Saint Thomas explains that a particular canonization is intermediary between general truths (dogmas) and judgments of particular cases (dogmatic facts). He also raises the objection of error based on false witnesses. But this is properly retorted by the traditional process of canonization. It was going through so many forensic formalities that the seriousness and cross checking virtually annulled the error ratio. These complex measures were precisely meant to give the pope the moral certitude needed to put the seal of papal infallibility on the judgment at hand.
Also, we have seen that the whole process of canonization hinges on the purity of faith of the servant of God. The most rigid theological examination of his writings and sayings is needed to discern the authentic motives of human conduct, because we act according as we know. If theologians speak of “infallible canonizations,” this is precisely because the canonizations rely firstly on the doctrinal test. Hence, although the seal of sainthood aims firstly at judging the concrete acts of God’s servant and at allowing the public worship, it is ultimately designed to pass a doctrinal message. And this is why the popes used to write their decrees of canonization in the same way as the dogmatic definitions (compare the formula of canonization of Clement XI in May 22, 1712, and that of the Immaculate Conception):
“Ad honorem sanctae et individuae Trinitatis, ad exaltationem fidei catholicae et christianae religionis augmentum, auctoritate D.N.J.C., beatorum Apostolorum Petri et Pauli ac Nostra, matura deliberatione praehabita, et divina ope saepius implorata, ac de venerabilium Fratrum nostrorum N.N. consilio, Beatos N.N. sanctos, et sanctam esse decernimus et definimus, ac Sanctorum catalogo adscribimus : statuentes, ab Ecclesia universali illorum memoriam quolibet anno die eorum natali…pia devotione recoli debere.

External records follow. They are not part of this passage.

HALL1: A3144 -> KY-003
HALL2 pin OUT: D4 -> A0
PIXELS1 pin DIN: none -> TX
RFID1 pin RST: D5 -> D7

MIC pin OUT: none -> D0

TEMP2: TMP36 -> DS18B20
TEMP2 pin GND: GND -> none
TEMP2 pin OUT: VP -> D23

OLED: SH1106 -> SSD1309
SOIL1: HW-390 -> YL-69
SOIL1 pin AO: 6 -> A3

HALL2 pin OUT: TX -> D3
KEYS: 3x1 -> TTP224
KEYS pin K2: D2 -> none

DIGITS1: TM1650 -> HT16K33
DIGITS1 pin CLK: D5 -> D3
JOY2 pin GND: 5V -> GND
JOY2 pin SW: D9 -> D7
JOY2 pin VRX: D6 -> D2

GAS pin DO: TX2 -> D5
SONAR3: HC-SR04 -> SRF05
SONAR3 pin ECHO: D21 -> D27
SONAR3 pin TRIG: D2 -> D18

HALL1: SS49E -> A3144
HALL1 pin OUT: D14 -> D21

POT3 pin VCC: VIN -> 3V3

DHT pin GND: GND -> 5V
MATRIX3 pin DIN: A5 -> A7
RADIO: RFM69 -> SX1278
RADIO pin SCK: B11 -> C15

“(For the honor of the Holy and undivided Trinity, for the exaltation of the Catholic Faith and the increase of the Christian religion, by the authority of our Lord Jesus Christ, of the blessed Apostles Peter and Paul and Ours, after mature deliberation, and having implored often the divine help, and the advice of our venerable Brothers N.N., we declare and define the blessed N.N. to be holy, and we ascribe them in the catalogue of the Saints: commanding that their memory each year in their day of birth be remembered with pious devotion by the universal Church.)”
After this short presentation of the stakes of canonization, every Catholic understands how saints and their process of canonization are essential to our faith. Saints are the show window of the Church to the world, the ultimate samples of perfection the Church has ever produced. And because they deal with the best, few things are more harmful to the Church than to tread on the definition of sainthood and pulverize the canonization process. If the Church has been accused in the remote past of the fault of clericalism by clerics overextending their influence to boost up religion, today the Church has been shown to practice an inverted clericalism in which the clerical impulse consists in destroying the Christian order. This distinction seems highly relevant when it comes to modern-day canonizations.